Kazakhgate: une directive du parquet général devait empêcher la transaction avec Chodiev

Kazakhgate: une directive du parquet général devait empêcher la transaction avec Chodiev
Kazakhgate: une directive du parquet général devait empêcher la transaction avec Chodiev - © Tous droits réservés

Alors que la loi élargissant le champ des transactions pénales devait être corrigée, des directives temporaires ont été émises en mai 2011 par les procureurs généraux afin de ne pas proposer de telles transactions aussi longtemps que la loi de réparation n'était publiée au moniteur, selon une réponse du ministre de la Justice Koen Geens (CD&V) à une question parlementaire de Georges Gilkinet (Ecolo).

Le milliardaire belge d'origine kazakh Patokh Chodiev a pourtant bénéficié d'une telle transaction durant cet intervalle de temps alors qu'elle n'aurait plus été possible par la suite, observe le député fédéral. Celui-ci compte réinterroger le ministre en Commission de la Justice la semaine prochaine.

"Manifestement, quelque chose n'a pas fonctionné au niveau de la Justice dans ce dossier. Depuis le début, Ecolo le dénonce.

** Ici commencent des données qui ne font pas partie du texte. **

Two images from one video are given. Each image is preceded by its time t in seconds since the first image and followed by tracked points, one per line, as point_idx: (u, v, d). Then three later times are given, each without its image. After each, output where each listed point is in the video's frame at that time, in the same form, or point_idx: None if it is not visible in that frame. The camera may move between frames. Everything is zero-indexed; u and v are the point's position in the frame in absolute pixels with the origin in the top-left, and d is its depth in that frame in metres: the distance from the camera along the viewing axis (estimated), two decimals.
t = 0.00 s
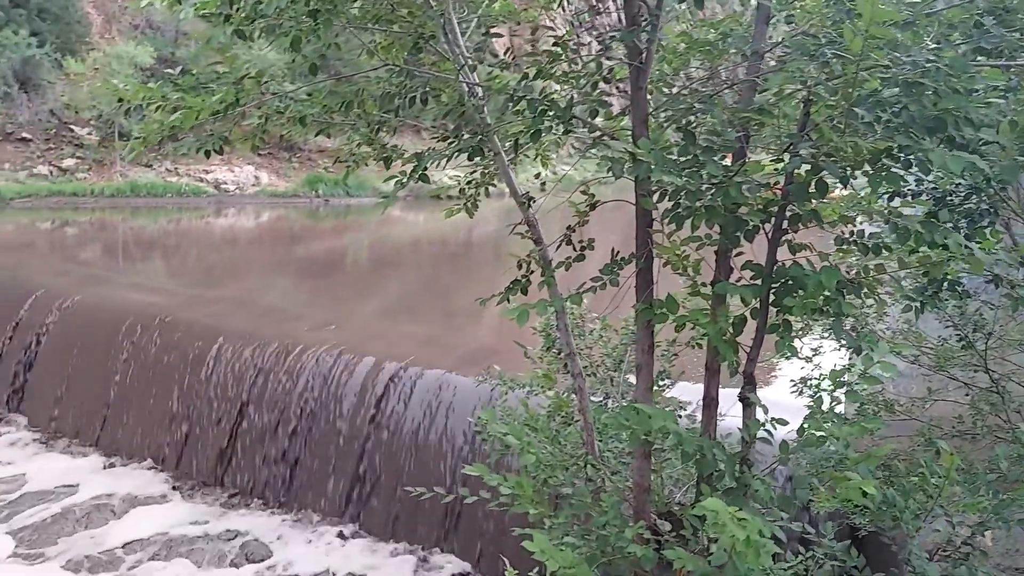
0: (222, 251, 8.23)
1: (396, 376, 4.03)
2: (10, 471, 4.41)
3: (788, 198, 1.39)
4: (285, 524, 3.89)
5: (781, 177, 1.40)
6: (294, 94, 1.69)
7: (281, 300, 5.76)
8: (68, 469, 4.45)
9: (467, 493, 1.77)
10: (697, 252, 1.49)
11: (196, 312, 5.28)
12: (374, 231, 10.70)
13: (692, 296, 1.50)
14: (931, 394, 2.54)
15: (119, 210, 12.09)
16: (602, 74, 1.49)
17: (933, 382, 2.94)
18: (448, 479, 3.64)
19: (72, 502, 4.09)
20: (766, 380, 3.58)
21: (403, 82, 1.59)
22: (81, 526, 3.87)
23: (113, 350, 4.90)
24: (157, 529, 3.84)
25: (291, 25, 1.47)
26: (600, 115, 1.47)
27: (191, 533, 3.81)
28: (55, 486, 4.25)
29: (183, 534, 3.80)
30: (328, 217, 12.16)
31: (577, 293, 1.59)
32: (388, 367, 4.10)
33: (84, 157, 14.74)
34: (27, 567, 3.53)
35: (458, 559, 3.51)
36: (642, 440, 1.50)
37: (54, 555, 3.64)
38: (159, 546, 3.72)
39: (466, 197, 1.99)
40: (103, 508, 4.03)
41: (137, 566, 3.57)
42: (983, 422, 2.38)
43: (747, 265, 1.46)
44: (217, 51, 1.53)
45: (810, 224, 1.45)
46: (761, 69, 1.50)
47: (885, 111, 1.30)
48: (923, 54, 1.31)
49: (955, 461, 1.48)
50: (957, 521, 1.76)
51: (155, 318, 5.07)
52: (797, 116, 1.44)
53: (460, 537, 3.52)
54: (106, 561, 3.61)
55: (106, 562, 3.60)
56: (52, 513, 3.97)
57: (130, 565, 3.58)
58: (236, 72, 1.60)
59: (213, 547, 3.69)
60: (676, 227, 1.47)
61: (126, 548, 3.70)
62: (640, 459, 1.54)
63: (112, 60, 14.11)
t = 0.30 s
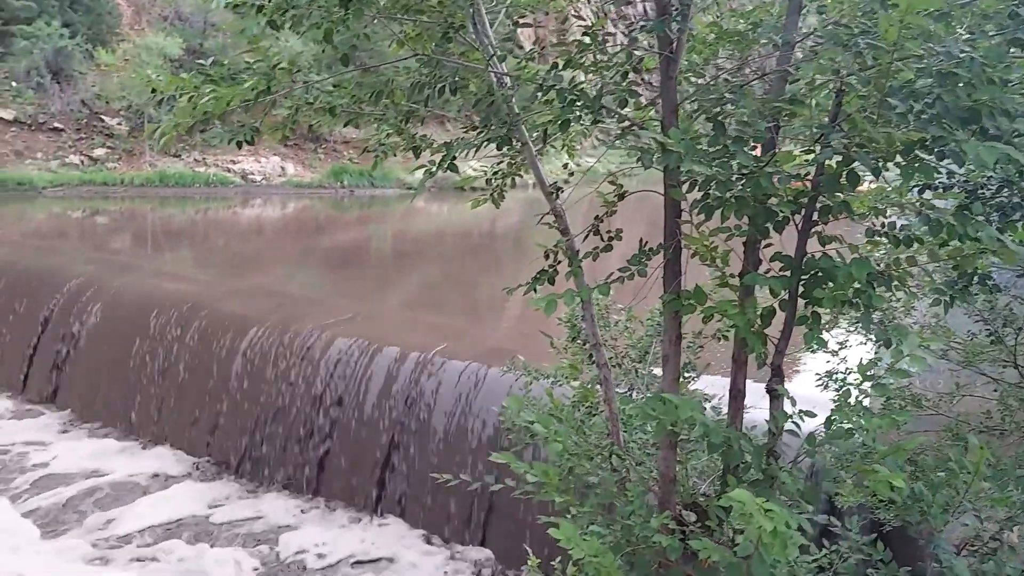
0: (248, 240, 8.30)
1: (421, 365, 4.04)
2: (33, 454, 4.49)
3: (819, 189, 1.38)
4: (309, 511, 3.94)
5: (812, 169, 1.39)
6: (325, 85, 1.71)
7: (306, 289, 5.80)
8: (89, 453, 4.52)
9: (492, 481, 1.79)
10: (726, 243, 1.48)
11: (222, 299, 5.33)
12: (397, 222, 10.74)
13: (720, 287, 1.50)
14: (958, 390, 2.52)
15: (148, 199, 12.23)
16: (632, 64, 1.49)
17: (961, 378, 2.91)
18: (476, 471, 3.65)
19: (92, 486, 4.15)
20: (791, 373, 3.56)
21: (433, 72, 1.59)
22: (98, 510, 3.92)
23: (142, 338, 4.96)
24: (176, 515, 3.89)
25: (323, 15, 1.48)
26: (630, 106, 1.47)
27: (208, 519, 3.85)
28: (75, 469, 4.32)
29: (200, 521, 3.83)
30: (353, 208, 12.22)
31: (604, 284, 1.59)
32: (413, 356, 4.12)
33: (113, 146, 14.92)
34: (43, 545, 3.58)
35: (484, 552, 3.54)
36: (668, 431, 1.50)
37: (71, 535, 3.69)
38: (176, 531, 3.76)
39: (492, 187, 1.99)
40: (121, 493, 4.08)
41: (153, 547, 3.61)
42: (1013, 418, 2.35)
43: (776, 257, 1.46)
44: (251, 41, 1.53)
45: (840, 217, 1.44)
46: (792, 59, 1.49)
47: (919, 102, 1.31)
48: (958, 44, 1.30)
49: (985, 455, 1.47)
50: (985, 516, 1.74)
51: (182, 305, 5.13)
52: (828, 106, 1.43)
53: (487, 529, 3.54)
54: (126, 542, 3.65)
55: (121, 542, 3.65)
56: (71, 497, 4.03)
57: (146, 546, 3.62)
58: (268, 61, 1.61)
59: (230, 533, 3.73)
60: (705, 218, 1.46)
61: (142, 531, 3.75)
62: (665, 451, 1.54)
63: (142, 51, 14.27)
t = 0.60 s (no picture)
0: (273, 232, 8.37)
1: (443, 357, 4.05)
2: (56, 439, 4.57)
3: (849, 183, 1.37)
4: (330, 501, 3.97)
5: (842, 163, 1.38)
6: (353, 77, 1.71)
7: (329, 281, 5.84)
8: (112, 440, 4.59)
9: (516, 473, 1.79)
10: (754, 237, 1.48)
11: (247, 289, 5.38)
12: (419, 215, 10.79)
13: (747, 282, 1.50)
14: (985, 388, 2.49)
15: (175, 191, 12.33)
16: (660, 57, 1.49)
17: (989, 376, 2.88)
18: (501, 459, 3.64)
19: (111, 472, 4.22)
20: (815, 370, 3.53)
21: (461, 63, 1.58)
22: (117, 496, 3.99)
23: (168, 328, 5.02)
24: (195, 503, 3.94)
25: (351, 6, 1.48)
26: (657, 99, 1.47)
27: (226, 507, 3.90)
28: (96, 455, 4.39)
29: (219, 509, 3.88)
30: (376, 201, 12.24)
31: (630, 277, 1.59)
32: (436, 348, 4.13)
33: (141, 138, 15.11)
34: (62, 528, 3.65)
35: (510, 541, 3.54)
36: (693, 424, 1.50)
37: (90, 518, 3.76)
38: (194, 518, 3.81)
39: (518, 179, 1.99)
40: (139, 480, 4.14)
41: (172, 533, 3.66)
42: None
43: (805, 252, 1.45)
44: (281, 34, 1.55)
45: (870, 211, 1.43)
46: (822, 52, 1.48)
47: (951, 96, 1.30)
48: (992, 36, 1.29)
49: (1014, 454, 1.45)
50: (1013, 515, 1.73)
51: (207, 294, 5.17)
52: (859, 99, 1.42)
53: (512, 519, 3.55)
54: (146, 527, 3.70)
55: (140, 528, 3.70)
56: (91, 482, 4.10)
57: (165, 531, 3.67)
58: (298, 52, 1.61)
59: (249, 521, 3.77)
60: (732, 212, 1.46)
61: (159, 517, 3.80)
62: (690, 444, 1.54)
63: (170, 43, 14.39)
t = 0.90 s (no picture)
0: (299, 223, 8.44)
1: (469, 349, 4.06)
2: (75, 426, 4.68)
3: (883, 178, 1.36)
4: (353, 492, 4.01)
5: (876, 157, 1.37)
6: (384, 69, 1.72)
7: (355, 272, 5.87)
8: (132, 428, 4.68)
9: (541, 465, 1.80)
10: (785, 231, 1.47)
11: (273, 279, 5.42)
12: (443, 207, 10.81)
13: (777, 276, 1.49)
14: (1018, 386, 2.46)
15: (203, 182, 12.44)
16: (693, 50, 1.48)
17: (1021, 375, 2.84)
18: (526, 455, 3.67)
19: (131, 460, 4.32)
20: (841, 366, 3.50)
21: (491, 55, 1.58)
22: (136, 484, 4.09)
23: (196, 318, 5.08)
24: (216, 495, 4.01)
25: None
26: (689, 91, 1.46)
27: (245, 499, 3.97)
28: (115, 443, 4.50)
29: (240, 502, 3.95)
30: (401, 193, 12.28)
31: (659, 270, 1.59)
32: (461, 340, 4.13)
33: (171, 129, 15.27)
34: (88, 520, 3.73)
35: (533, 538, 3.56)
36: (721, 418, 1.50)
37: (110, 506, 3.86)
38: (215, 510, 3.88)
39: (546, 171, 1.99)
40: (159, 468, 4.23)
41: (196, 527, 3.72)
42: None
43: (836, 247, 1.44)
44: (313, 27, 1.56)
45: (903, 206, 1.42)
46: (856, 45, 1.47)
47: (988, 90, 1.28)
48: None
49: None
50: None
51: (234, 284, 5.22)
52: (894, 93, 1.41)
53: (536, 515, 3.57)
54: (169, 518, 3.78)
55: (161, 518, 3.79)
56: (112, 470, 4.21)
57: (189, 525, 3.73)
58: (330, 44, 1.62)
59: (270, 514, 3.84)
60: (764, 206, 1.45)
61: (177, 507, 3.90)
62: (717, 438, 1.54)
63: (198, 35, 14.51)
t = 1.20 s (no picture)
0: (321, 217, 8.48)
1: (491, 344, 4.05)
2: (89, 414, 4.76)
3: (913, 175, 1.35)
4: (371, 485, 4.03)
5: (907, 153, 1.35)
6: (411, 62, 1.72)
7: (376, 266, 5.89)
8: (150, 417, 4.75)
9: (563, 459, 1.80)
10: (812, 228, 1.46)
11: (296, 272, 5.45)
12: (464, 202, 10.83)
13: (804, 273, 1.48)
14: None
15: (227, 174, 12.54)
16: (721, 45, 1.47)
17: None
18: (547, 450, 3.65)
19: (144, 447, 4.41)
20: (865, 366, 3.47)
21: (517, 48, 1.57)
22: (151, 472, 4.15)
23: (220, 312, 5.11)
24: (235, 485, 4.05)
25: None
26: (717, 86, 1.46)
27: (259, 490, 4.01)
28: (128, 431, 4.58)
29: (257, 490, 4.00)
30: (422, 187, 12.30)
31: (684, 266, 1.58)
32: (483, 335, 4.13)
33: (196, 122, 15.41)
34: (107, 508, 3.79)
35: (552, 533, 3.57)
36: (745, 415, 1.49)
37: (126, 493, 3.93)
38: (229, 500, 3.92)
39: (570, 165, 1.99)
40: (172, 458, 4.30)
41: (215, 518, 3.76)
42: None
43: (864, 244, 1.43)
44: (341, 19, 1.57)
45: (933, 204, 1.40)
46: (887, 40, 1.45)
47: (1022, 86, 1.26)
48: None
49: None
50: None
51: (257, 276, 5.26)
52: (926, 90, 1.40)
53: (556, 510, 3.57)
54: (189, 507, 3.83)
55: (180, 506, 3.84)
56: (125, 458, 4.28)
57: (208, 515, 3.77)
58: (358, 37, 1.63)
59: (288, 503, 3.88)
60: (791, 202, 1.44)
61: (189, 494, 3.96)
62: (741, 435, 1.53)
63: (224, 29, 14.61)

Si les consignes des procureurs généraux avaient été suivies, cette transaction n'aurait jamais pu avoir eu lieu. Le dossier est suffisamment grave pour que toute la lumière soit faite, tant au niveau de la Justice que d'éventuelles responsabilités politiques", réagit ce jeudi Georges Gilkinet, interrogé par l'agence Belga.

À l'époque, le ministre de la Justice Stefaan De Clerck (CD&V) affirmait qu'une instruction allait être donnée au Collège des procureurs généraux pour retarder l'application de la transaction pénale jusqu'à ce que la loi modificative soit publiée, ajoutant que "ce délai ne serait pas très long".

"Comment peut-on expliquer que les directives temporaires des procureurs généraux n'aient pas été appliquées? (...) Le cas échéant, des sanctions ont-elles été envisagées ou appliquées à l'égard des magistrats qui n'auraient pas respecté les directives? ", s'interroge le député Georges Gilkinet, qui compte réinterpeller mercredi le ministre à ce sujet.

Si on veut corriger une loi, il ne s'agit pas de l'appliquer avant d'être corrigée

Selon la réponse du ministre Koen Geens, la première loi élargissant la transaction pénale est entrée en vigueur le 16 mai 2011. La loi de réparation est, elle, entrée en vigueur le 11 août 2011.

Georges Gilkinet rappelle que sa collègue sénatrice Zakia Khattabi soulignait à l'époque le risque de créer une confusion et une insécurité juridique en adoptant ultérieurement la loi correctrice alors que les deux textes suivaient leur propre cheminement. "Si on veut corriger une loi, il ne s'agit pas de l'appliquer avant d'être corrigée", insiste le député.

Georges Gilkinet demande au ministre Koen Geens de lui confirmer que la transaction pénale liée au dossier 'Chodiev' a bel et bien été conclue entre le 16 mai et le 11 août 2011 et qu'elle n'aurait plus pu l'être ultérieurement sous le nouveau régime. Il souhaite aussi connaître le nombre de transactions conclues entre ces deux dates.

L'enquête "Kazakhgate" porte sur des soupçons de corruption et de commissions occultes touchées en marge d'importants contrats conclus sous la présidence de Nicolas Sarkozy entre la France et le Kazakhstan entre 2010 et 2011. Ce dossier comporte un volet belge dans lequel est mentionné l'ancien président du Sénat, Armand De Decker (MR).

Selon des révélations de médias, l'avocat, parlementaire libéral et bourgmestre d'Uccle serait intervenu auprès du ministre de la Justice de l'époque Stefaan De Clerck et de son cabinet, pour que le milliardaire belge d'origine kazakh, Patokh Chodiev, alors poursuivi en Belgique pour divers chefs d'inculpation dans l'affaire Tractebel, puisse bénéficier d'une transaction pénale.